Representation of Software and related components
Technical
UML or Unified Modeling Language
OOAD or Object Oriented Analysis and Design
ER Diagrams
Petri Nets
A Petri net, also known as a place/transition (PT) net, is one of several mathematical modeling languages for the description of distributed systems. It is a class of discrete event dynamic system. A Petri net is a directed bipartite graph that has two types of elements, places and transitions, depicted as white circles and rectangles, respectively. A place can contain any number of tokens, depicted as black circles. A transition is enabled if all places connected to it as inputs contain at least one token.

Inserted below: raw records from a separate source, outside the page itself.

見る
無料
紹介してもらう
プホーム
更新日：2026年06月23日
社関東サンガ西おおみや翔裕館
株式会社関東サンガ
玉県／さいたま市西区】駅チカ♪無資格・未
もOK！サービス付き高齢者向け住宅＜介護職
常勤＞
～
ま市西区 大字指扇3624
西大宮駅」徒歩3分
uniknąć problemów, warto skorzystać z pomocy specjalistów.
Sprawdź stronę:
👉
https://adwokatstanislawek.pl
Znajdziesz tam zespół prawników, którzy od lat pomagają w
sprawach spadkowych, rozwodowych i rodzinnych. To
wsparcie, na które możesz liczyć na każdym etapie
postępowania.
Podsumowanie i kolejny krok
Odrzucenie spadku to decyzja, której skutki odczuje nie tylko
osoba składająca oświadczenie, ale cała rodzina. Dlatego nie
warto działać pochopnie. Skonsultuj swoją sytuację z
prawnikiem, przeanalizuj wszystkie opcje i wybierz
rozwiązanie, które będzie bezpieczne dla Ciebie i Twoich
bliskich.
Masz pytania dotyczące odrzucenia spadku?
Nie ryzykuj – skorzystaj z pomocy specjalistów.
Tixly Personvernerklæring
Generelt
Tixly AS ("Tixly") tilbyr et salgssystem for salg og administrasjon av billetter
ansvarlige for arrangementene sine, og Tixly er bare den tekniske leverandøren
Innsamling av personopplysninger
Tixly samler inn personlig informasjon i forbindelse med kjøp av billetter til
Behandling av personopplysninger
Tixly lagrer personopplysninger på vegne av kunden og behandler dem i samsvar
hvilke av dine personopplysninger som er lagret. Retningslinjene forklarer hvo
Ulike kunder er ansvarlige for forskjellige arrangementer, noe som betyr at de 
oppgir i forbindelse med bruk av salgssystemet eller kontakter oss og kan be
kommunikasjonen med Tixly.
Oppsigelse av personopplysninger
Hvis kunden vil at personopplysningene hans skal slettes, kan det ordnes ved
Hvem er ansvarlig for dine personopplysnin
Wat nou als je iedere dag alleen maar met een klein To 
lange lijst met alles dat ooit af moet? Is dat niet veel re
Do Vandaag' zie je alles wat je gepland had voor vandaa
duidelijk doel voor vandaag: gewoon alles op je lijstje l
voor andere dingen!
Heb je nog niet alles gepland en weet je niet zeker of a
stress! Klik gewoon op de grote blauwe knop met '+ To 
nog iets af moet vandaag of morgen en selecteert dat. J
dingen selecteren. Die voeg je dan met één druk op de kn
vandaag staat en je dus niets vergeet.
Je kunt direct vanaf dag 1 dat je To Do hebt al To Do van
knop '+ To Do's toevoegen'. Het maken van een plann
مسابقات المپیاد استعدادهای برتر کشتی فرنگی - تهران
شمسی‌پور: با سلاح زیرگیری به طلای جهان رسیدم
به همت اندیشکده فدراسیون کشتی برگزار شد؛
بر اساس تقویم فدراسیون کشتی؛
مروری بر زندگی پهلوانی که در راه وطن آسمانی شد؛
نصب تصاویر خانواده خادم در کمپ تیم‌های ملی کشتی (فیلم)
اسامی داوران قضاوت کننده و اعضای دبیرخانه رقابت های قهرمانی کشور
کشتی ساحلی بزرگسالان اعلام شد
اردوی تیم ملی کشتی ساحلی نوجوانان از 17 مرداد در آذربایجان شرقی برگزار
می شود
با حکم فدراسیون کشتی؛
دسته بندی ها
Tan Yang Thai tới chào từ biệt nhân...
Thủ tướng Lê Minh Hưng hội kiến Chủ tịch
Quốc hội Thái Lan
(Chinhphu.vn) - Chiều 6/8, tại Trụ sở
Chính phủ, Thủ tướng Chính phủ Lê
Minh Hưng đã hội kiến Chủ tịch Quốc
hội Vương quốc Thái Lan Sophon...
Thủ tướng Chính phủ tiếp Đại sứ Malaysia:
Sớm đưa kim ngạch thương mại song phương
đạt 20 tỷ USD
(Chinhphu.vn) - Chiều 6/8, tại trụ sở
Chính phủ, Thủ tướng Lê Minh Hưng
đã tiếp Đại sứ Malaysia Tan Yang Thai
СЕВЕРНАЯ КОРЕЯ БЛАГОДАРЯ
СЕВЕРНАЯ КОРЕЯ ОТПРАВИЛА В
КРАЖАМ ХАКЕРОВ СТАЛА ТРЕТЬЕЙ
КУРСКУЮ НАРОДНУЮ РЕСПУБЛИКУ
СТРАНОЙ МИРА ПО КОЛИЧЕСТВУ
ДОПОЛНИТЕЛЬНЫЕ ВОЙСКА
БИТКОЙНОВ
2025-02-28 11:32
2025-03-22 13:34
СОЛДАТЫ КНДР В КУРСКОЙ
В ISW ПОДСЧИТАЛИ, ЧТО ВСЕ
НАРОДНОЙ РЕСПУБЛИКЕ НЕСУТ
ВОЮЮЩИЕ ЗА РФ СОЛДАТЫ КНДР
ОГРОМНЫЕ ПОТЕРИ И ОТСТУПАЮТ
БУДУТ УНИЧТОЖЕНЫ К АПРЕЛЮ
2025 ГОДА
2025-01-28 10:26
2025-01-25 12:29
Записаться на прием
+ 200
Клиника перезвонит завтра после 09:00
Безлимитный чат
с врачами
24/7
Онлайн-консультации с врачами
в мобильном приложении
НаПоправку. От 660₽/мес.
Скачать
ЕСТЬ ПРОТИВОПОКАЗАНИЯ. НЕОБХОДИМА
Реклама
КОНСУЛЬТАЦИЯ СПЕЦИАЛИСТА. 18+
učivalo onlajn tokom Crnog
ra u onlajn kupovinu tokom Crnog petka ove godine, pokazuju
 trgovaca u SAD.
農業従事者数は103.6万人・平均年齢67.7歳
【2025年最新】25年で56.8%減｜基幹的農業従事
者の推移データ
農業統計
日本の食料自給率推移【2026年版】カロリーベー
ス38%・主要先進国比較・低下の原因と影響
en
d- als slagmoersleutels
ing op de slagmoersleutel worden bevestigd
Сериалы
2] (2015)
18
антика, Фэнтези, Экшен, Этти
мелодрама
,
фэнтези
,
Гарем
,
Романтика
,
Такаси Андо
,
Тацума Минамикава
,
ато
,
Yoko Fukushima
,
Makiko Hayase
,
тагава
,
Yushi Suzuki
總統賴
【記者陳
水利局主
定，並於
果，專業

A Petri net consists of places, transitions, and arcs. Arcs run from a place to a transition or vice versa, never between places or between transitions. The places from which an arc runs to a transition are called the input places of the transition; the places to which arcs run from a transition are called the output places of the transition.
Graphically, places in a Petri net may contain a discrete number of marks called tokens. Any distribution of tokens over the places will represent a configuration of the net called a marking. In an abstract sense relating to a Petri net diagram, a transition of a Petri net may fire if it is enabled, i.e. there are sufficient tokens in all of its input places; when the transition fires, it consumes the required input tokens, and creates tokens in its output places. A firing is atomic, i.e. a single non-interruptible step.
Unless an execution policy (e.g. a strict ordering of transitions, describing precedence) is defined, the execution of Petri nets is nondeterministic: when multiple transitions are enabled at the same time, they will fire in any order.
Since firing is nondeterministic, and multiple tokens may be present anywhere in the net (even in the same place), Petri nets are well suited for modeling the concurrent behavior of distributed systems.